▶ _Aim of the exercise_
The response must consist of the lines below from the one with "X00646Y01683*" through the one with "X0733Y01995*", exactly as they appear and with both ends kept.

(Circuit design text data)
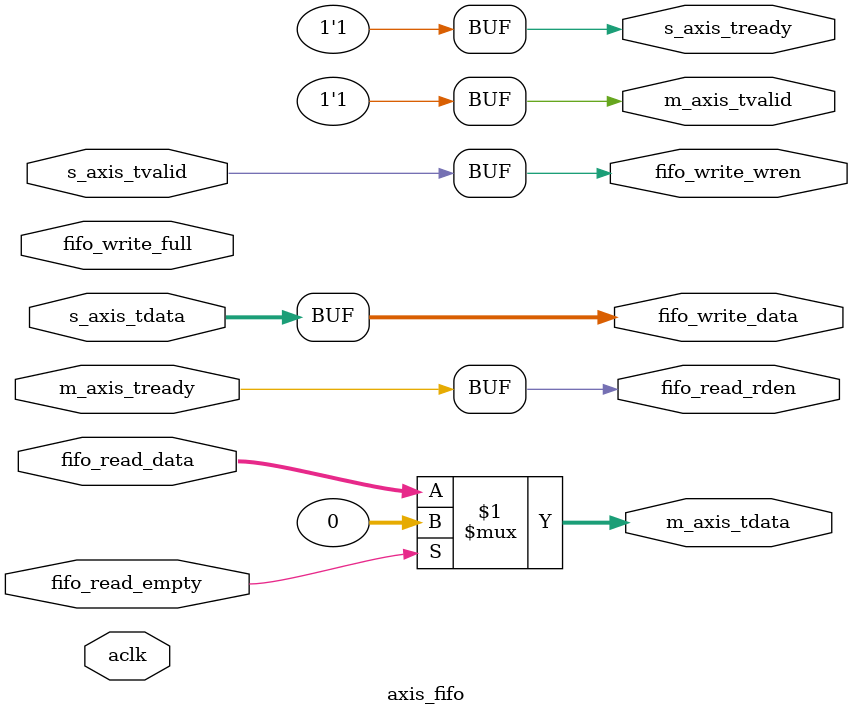
<source format=v>

`timescale 1 ns / 1 ps

module axis_fifo #
(
  parameter integer S_AXIS_TDATA_WIDTH = 32,
  parameter integer M_AXIS_TDATA_WIDTH = 32
)
(
  // System signals
  input  wire                          aclk,

  // Slave side
  output wire                          s_axis_tready,
  input  wire [S_AXIS_TDATA_WIDTH-1:0] s_axis_tdata,
  input  wire                          s_axis_tvalid,

  // Master side
  input  wire                          m_axis_tready,
  output wire [M_AXIS_TDATA_WIDTH-1:0] m_axis_tdata,
  output wire                          m_axis_tvalid,

  // FIFO_WRITE port
  input  wire                          fifo_write_full,
  output wire [S_AXIS_TDATA_WIDTH-1:0] fifo_write_data,
  output wire                          fifo_write_wren,

  // FIFO_READ port
  input  wire                          fifo_read_empty,
  input  wire [M_AXIS_TDATA_WIDTH-1:0] fifo_read_data,
  output wire                          fifo_read_rden
);

  assign m_axis_tdata = fifo_read_empty ? {(M_AXIS_TDATA_WIDTH){1'b0}} : fifo_read_data;
  assign m_axis_tvalid = 1'b1;

  assign s_axis_tready = 1'b1;

  assign fifo_read_rden = m_axis_tready;

  assign fifo_write_data = s_axis_tdata;
  assign fifo_write_wren = s_axis_tvalid;

endmodule

</source>
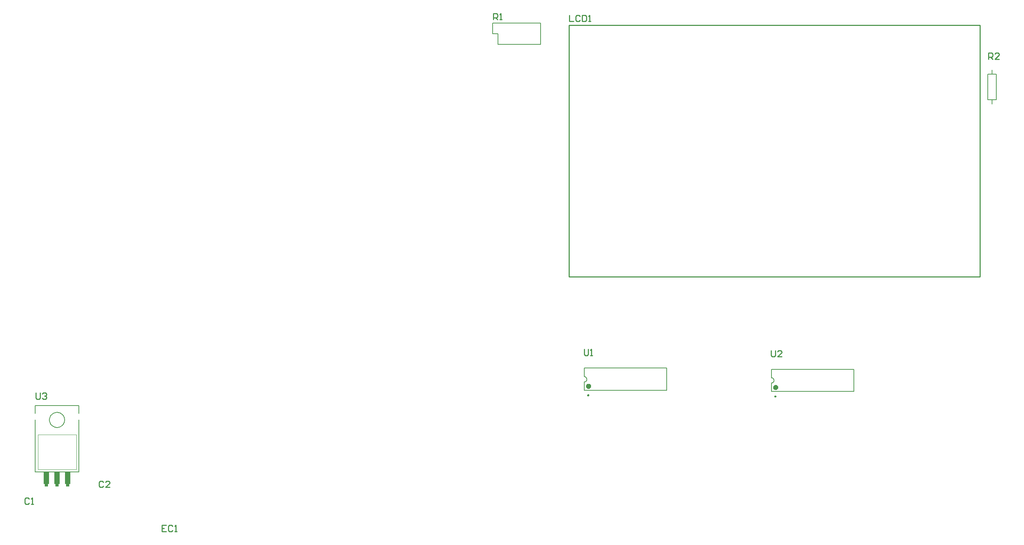
<source format=gto>
%FSTAX23Y23*%
%MOIN*%
%SFA1B1*%

%IPPOS*%
%ADD10C,0.005000*%
%ADD11C,0.023620*%
%ADD12C,0.009840*%
%ADD13C,0.007870*%
%ADD14C,0.010000*%
%ADD15C,0.002000*%
%LN2004_lcd-1*%
%LPD*%
G36*
X00701Y01087D02*
X00691D01*
Y01062*
X00661*
Y01087*
X00651*
Y01198*
X00701*
Y01087*
G37*
G36*
X00501Y01087D02*
X00491D01*
Y01062*
X0046*
Y01087*
X0045*
Y01198*
X00501*
Y01087*
G37*
G36*
X00601Y01087D02*
X00591D01*
Y01062*
X0056*
Y01087*
X0055*
Y01198*
X00601*
Y01087*
G37*
G54D10*
X00647Y01688D02*
D01*
X00646Y01692*
X00646Y01697*
X00645Y01702*
X00644Y01707*
X00642Y01712*
X0064Y01716*
X00638Y01721*
X00636Y01725*
X00633Y01729*
X0063Y01733*
X00627Y01737*
X00623Y0174*
X00619Y01743*
X00615Y01746*
X00611Y01749*
X00607Y01751*
X00602Y01753*
X00597Y01755*
X00593Y01756*
X00588Y01757*
X00583Y01758*
X00578Y01758*
X00573*
X00568Y01758*
X00563Y01757*
X00558Y01756*
X00554Y01755*
X00549Y01753*
X00544Y01751*
X0054Y01749*
X00536Y01746*
X00532Y01743*
X00528Y0174*
X00524Y01737*
X00521Y01733*
X00518Y01729*
X00515Y01725*
X00513Y01721*
X00511Y01716*
X00509Y01712*
X00507Y01707*
X00506Y01702*
X00505Y01697*
X00505Y01692*
X00505Y01688*
X00505Y01683*
X00505Y01678*
X00506Y01673*
X00507Y01668*
X00509Y01663*
X00511Y01659*
X00513Y01654*
X00515Y0165*
X00518Y01646*
X00521Y01642*
X00524Y01638*
X00528Y01635*
X00532Y01632*
X00536Y01629*
X0054Y01626*
X00544Y01624*
X00549Y01622*
X00554Y0162*
X00558Y01619*
X00563Y01618*
X00568Y01617*
X00573Y01617*
X00578*
X00583Y01617*
X00588Y01618*
X00593Y01619*
X00597Y0162*
X00602Y01622*
X00607Y01624*
X00611Y01626*
X00615Y01629*
X00619Y01632*
X00623Y01635*
X00627Y01638*
X0063Y01642*
X00633Y01646*
X00636Y0165*
X00638Y01654*
X0064Y01659*
X00642Y01663*
X00644Y01668*
X00645Y01673*
X00646Y01678*
X00646Y01683*
X00647Y01688*
X00371Y01748D02*
Y01823D01*
Y01198D02*
Y01688D01*
X00781Y01748D02*
Y01823D01*
Y01198D02*
Y01688D01*
X00371Y01823D02*
X00781D01*
X00371Y01198D02*
X00781D01*
G54D11*
X0733Y01994D02*
D01*
X0733Y01994*
X0733Y01995*
X0733Y01996*
X07329Y01997*
X07329Y01998*
X07329Y01998*
X07329Y01999*
X07328Y02*
X07328Y02*
X07327Y02001*
X07327Y02002*
X07326Y02002*
X07325Y02003*
X07325Y02003*
X07324Y02004*
X07323Y02004*
X07323Y02004*
X07322Y02005*
X07321Y02005*
X0732Y02005*
X07319Y02005*
X07318Y02005*
X07318*
X07317Y02005*
X07316Y02005*
X07315Y02005*
X07314Y02005*
X07314Y02004*
X07313Y02004*
X07312Y02004*
X07311Y02003*
X07311Y02003*
X0731Y02002*
X0731Y02002*
X07309Y02001*
X07309Y02*
X07308Y02*
X07308Y01999*
X07307Y01998*
X07307Y01998*
X07307Y01997*
X07307Y01996*
X07306Y01995*
X07306Y01994*
X07306Y01994*
X07306Y01993*
X07306Y01992*
X07307Y01991*
X07307Y0199*
X07307Y0199*
X07307Y01989*
X07308Y01988*
X07308Y01987*
X07309Y01987*
X07309Y01986*
X0731Y01985*
X0731Y01985*
X07311Y01984*
X07311Y01984*
X07312Y01983*
X07313Y01983*
X07314Y01983*
X07314Y01982*
X07315Y01982*
X07316Y01982*
X07317Y01982*
X07318Y01982*
X07318*
X07319Y01982*
X0732Y01982*
X07321Y01982*
X07322Y01982*
X07323Y01983*
X07323Y01983*
X07324Y01983*
X07325Y01984*
X07325Y01984*
X07326Y01985*
X07327Y01985*
X07327Y01986*
X07328Y01987*
X07328Y01987*
X07329Y01988*
X07329Y01989*
X07329Y0199*
X07329Y0199*
X0733Y01991*
X0733Y01992*
X0733Y01993*
X0733Y01994*
X05574Y02005D02*
D01*
X05574Y02005*
X05574Y02006*
X05574Y02007*
X05573Y02008*
X05573Y02009*
X05573Y02009*
X05573Y0201*
X05572Y02011*
X05572Y02011*
X05571Y02012*
X05571Y02013*
X0557Y02013*
X05569Y02014*
X05569Y02014*
X05568Y02015*
X05567Y02015*
X05567Y02015*
X05566Y02016*
X05565Y02016*
X05564Y02016*
X05563Y02016*
X05562Y02016*
X05562*
X05561Y02016*
X0556Y02016*
X05559Y02016*
X05558Y02016*
X05558Y02015*
X05557Y02015*
X05556Y02015*
X05555Y02014*
X05555Y02014*
X05554Y02013*
X05554Y02013*
X05553Y02012*
X05553Y02011*
X05552Y02011*
X05552Y0201*
X05551Y02009*
X05551Y02009*
X05551Y02008*
X05551Y02007*
X0555Y02006*
X0555Y02005*
X0555Y02005*
X0555Y02004*
X0555Y02003*
X05551Y02002*
X05551Y02001*
X05551Y02001*
X05551Y02*
X05552Y01999*
X05552Y01998*
X05553Y01998*
X05553Y01997*
X05554Y01996*
X05554Y01996*
X05555Y01995*
X05555Y01995*
X05556Y01994*
X05557Y01994*
X05558Y01994*
X05558Y01993*
X05559Y01993*
X0556Y01993*
X05561Y01993*
X05562Y01993*
X05562*
X05563Y01993*
X05564Y01993*
X05565Y01993*
X05566Y01993*
X05567Y01994*
X05567Y01994*
X05568Y01994*
X05569Y01995*
X05569Y01995*
X0557Y01996*
X05571Y01996*
X05571Y01997*
X05572Y01998*
X05572Y01998*
X05573Y01999*
X05573Y02*
X05573Y02001*
X05573Y02001*
X05574Y02002*
X05574Y02003*
X05574Y02004*
X05574Y02005*
G54D12*
X0732Y01909D02*
D01*
X0732Y01909*
X0732Y01909*
X0732Y0191*
X0732Y0191*
X0732Y0191*
X0732Y01911*
X0732Y01911*
X07319Y01911*
X07319Y01911*
X07319Y01912*
X07319Y01912*
X07319Y01912*
X07318Y01912*
X07318Y01913*
X07318Y01913*
X07317Y01913*
X07317Y01913*
X07317Y01913*
X07317Y01913*
X07316Y01913*
X07316Y01913*
X07315Y01913*
X07315*
X07315Y01913*
X07314Y01913*
X07314Y01913*
X07314Y01913*
X07313Y01913*
X07313Y01913*
X07313Y01913*
X07313Y01913*
X07312Y01912*
X07312Y01912*
X07312Y01912*
X07312Y01912*
X07311Y01911*
X07311Y01911*
X07311Y01911*
X07311Y01911*
X07311Y0191*
X07311Y0191*
X07311Y0191*
X0731Y01909*
X0731Y01909*
X0731Y01909*
X0731Y01908*
X0731Y01908*
X07311Y01907*
X07311Y01907*
X07311Y01907*
X07311Y01906*
X07311Y01906*
X07311Y01906*
X07311Y01906*
X07312Y01905*
X07312Y01905*
X07312Y01905*
X07312Y01905*
X07313Y01904*
X07313Y01904*
X07313Y01904*
X07313Y01904*
X07314Y01904*
X07314Y01904*
X07314Y01904*
X07315Y01904*
X07315Y01904*
X07315*
X07316Y01904*
X07316Y01904*
X07317Y01904*
X07317Y01904*
X07317Y01904*
X07317Y01904*
X07318Y01904*
X07318Y01904*
X07318Y01905*
X07319Y01905*
X07319Y01905*
X07319Y01905*
X07319Y01906*
X07319Y01906*
X0732Y01906*
X0732Y01906*
X0732Y01907*
X0732Y01907*
X0732Y01907*
X0732Y01908*
X0732Y01908*
X0732Y01909*
X05564Y0192D02*
D01*
X05564Y0192*
X05564Y0192*
X05564Y01921*
X05564Y01921*
X05564Y01921*
X05564Y01922*
X05564Y01922*
X05563Y01922*
X05563Y01922*
X05563Y01923*
X05563Y01923*
X05563Y01923*
X05562Y01923*
X05562Y01924*
X05562Y01924*
X05561Y01924*
X05561Y01924*
X05561Y01924*
X05561Y01924*
X0556Y01924*
X0556Y01924*
X05559Y01924*
X05559*
X05559Y01924*
X05558Y01924*
X05558Y01924*
X05558Y01924*
X05557Y01924*
X05557Y01924*
X05557Y01924*
X05557Y01924*
X05556Y01923*
X05556Y01923*
X05556Y01923*
X05556Y01923*
X05555Y01922*
X05555Y01922*
X05555Y01922*
X05555Y01922*
X05555Y01921*
X05555Y01921*
X05555Y01921*
X05554Y0192*
X05554Y0192*
X05554Y0192*
X05554Y01919*
X05554Y01919*
X05555Y01918*
X05555Y01918*
X05555Y01918*
X05555Y01917*
X05555Y01917*
X05555Y01917*
X05555Y01917*
X05556Y01916*
X05556Y01916*
X05556Y01916*
X05556Y01916*
X05557Y01915*
X05557Y01915*
X05557Y01915*
X05557Y01915*
X05558Y01915*
X05558Y01915*
X05558Y01915*
X05559Y01915*
X05559Y01915*
X05559*
X0556Y01915*
X0556Y01915*
X05561Y01915*
X05561Y01915*
X05561Y01915*
X05561Y01915*
X05562Y01915*
X05562Y01915*
X05562Y01916*
X05563Y01916*
X05563Y01916*
X05563Y01916*
X05563Y01917*
X05563Y01917*
X05564Y01917*
X05564Y01917*
X05564Y01918*
X05564Y01918*
X05564Y01918*
X05564Y01919*
X05564Y01919*
X05564Y0192*
G54D13*
X07279Y02034D02*
D01*
X0728Y02034*
X07282Y02034*
X07284Y02034*
X07286Y02034*
X07287Y02035*
X07289Y02036*
X0729Y02036*
X07292Y02037*
X07293Y02038*
X07295Y02039*
X07296Y02041*
X07297Y02042*
X07298Y02043*
X07299Y02045*
X073Y02046*
X07301Y02048*
X07302Y02049*
X07302Y02051*
X07303Y02052*
X07303Y02054*
X07304Y02056*
X07304Y02058*
Y02059*
X07304Y02061*
X07303Y02063*
X07303Y02065*
X07302Y02066*
X07302Y02068*
X07301Y02069*
X073Y02071*
X07299Y02072*
X07298Y02074*
X07297Y02075*
X07296Y02076*
X07295Y02078*
X07293Y02079*
X07292Y0208*
X0729Y02081*
X07289Y02081*
X07287Y02082*
X07286Y02083*
X07284Y02083*
X07282Y02083*
X0728Y02083*
X07279Y02084*
X05523Y02045D02*
D01*
X05524Y02045*
X05526Y02045*
X05528Y02045*
X0553Y02045*
X05531Y02046*
X05533Y02047*
X05534Y02047*
X05536Y02048*
X05537Y02049*
X05539Y0205*
X0554Y02052*
X05541Y02053*
X05542Y02054*
X05543Y02056*
X05544Y02057*
X05545Y02059*
X05546Y0206*
X05546Y02062*
X05547Y02063*
X05547Y02065*
X05548Y02067*
X05548Y02069*
Y0207*
X05548Y02072*
X05547Y02074*
X05547Y02076*
X05546Y02077*
X05546Y02079*
X05545Y0208*
X05544Y02082*
X05543Y02083*
X05542Y02085*
X05541Y02086*
X0554Y02087*
X05539Y02089*
X05537Y0209*
X05536Y02091*
X05534Y02092*
X05533Y02092*
X05531Y02093*
X0553Y02094*
X05528Y02094*
X05526Y02094*
X05524Y02094*
X05523Y02095*
X05115Y05214D02*
Y05414D01*
X04665D02*
X05115D01*
X04665Y05314D02*
Y05414D01*
Y05314D02*
X04715D01*
Y05214D02*
Y05314D01*
Y05214D02*
X05115D01*
X09311Y04695D02*
X09391D01*
X09311D02*
Y04935D01*
X09391*
Y04695D02*
Y04935D01*
X09351Y04655D02*
Y04695D01*
Y04935D02*
Y04975D01*
X08054Y01954D02*
Y02163D01*
X07279Y02084D02*
Y02163D01*
Y01954D02*
Y02034D01*
Y02163D02*
X08054D01*
X07279Y01954D02*
X08054D01*
X06298Y01965D02*
Y02174D01*
X05523Y02095D02*
Y02174D01*
Y01965D02*
Y02045D01*
Y02174D02*
X06298D01*
X05523Y01965D02*
X06298D01*
G54D14*
X05379Y05395D02*
X09237D01*
X05379Y03033D02*
Y05395D01*
Y03033D02*
X09237D01*
Y05395*
X0101Y01103D02*
X01Y01113D01*
X00981*
X00971Y01103*
Y01064*
X00981Y01054*
X01*
X0101Y01064*
X0107Y01054D02*
X0103D01*
X0107Y01093*
Y01103*
X0106Y01113*
X0104*
X0103Y01103*
X00313Y00946D02*
X00303Y00956D01*
X00284*
X00274Y00946*
Y00907*
X00284Y00897*
X00303*
X00313Y00907*
X00333Y00897D02*
X00353D01*
X00343*
Y00956*
X00333Y00946*
X05384Y0549D02*
Y05431D01*
X05423*
X05483Y0548D02*
X05473Y0549D01*
X05453*
X05443Y0548*
Y05441*
X05453Y05431*
X05473*
X05483Y05441*
X05503Y0549D02*
Y05431D01*
X05533*
X05543Y05441*
Y0548*
X05533Y0549*
X05503*
X05563Y05431D02*
X05583D01*
X05573*
Y0549*
X05563Y0548*
X04671Y05448D02*
Y05507D01*
X047*
X0471Y05497*
Y05477*
X047Y05467*
X04671*
X0469D02*
X0471Y05448D01*
X0473D02*
X0475D01*
X0474*
Y05507*
X0473Y05497*
X09317Y05076D02*
Y05136D01*
X09347*
X09357Y05126*
Y05106*
X09347Y05096*
X09317*
X09337D02*
X09357Y05076D01*
X09417D02*
X09377D01*
X09417Y05116*
Y05126*
X09407Y05136*
X09387*
X09377Y05126*
X00378Y01942D02*
Y01892D01*
X00388Y01882*
X00408*
X00418Y01892*
Y01942*
X00438Y01932D02*
X00448Y01942D01*
X00468*
X00478Y01932*
Y01922*
X00468Y01912*
X00458*
X00468*
X00478Y01902*
Y01892*
X00468Y01882*
X00448*
X00438Y01892*
X07278Y0234D02*
Y02291D01*
X07288Y02281*
X07307*
X07317Y02291*
Y0234*
X07377Y02281D02*
X07337D01*
X07377Y0232*
Y0233*
X07367Y0234*
X07347*
X07337Y0233*
X05522Y02351D02*
Y02302D01*
X05532Y02292*
X05551*
X05561Y02302*
Y02351*
X05581Y02292D02*
X05601D01*
X05591*
Y02351*
X05581Y02341*
X016Y00698D02*
X01561D01*
Y00639*
X016*
X01561Y00668D02*
X0158D01*
X0166Y00688D02*
X0165Y00698D01*
X0163*
X0162Y00688*
Y00649*
X0163Y00639*
X0165*
X0166Y00649*
X0168Y00639D02*
X017D01*
X0169*
Y00698*
X0168Y00688*
G54D15*
X00396Y01223D02*
Y01548D01*
X00756*
Y01223D02*
Y01548D01*
X00396Y01223D02*
X00756D01*
M02*
</source>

▶ _Answer area_
X00646Y01683*
X00647Y01688*
X00371Y01748D02*
Y01823D01*
Y01198D02*
Y01688D01*
X00781Y01748D02*
Y01823D01*
Y01198D02*
Y01688D01*
X00371Y01823D02*
X00781D01*
X00371Y01198D02*
X00781D01*
G54D11*
X0733Y01994D02*
D01*
X0733Y01994*
X0733Y01995*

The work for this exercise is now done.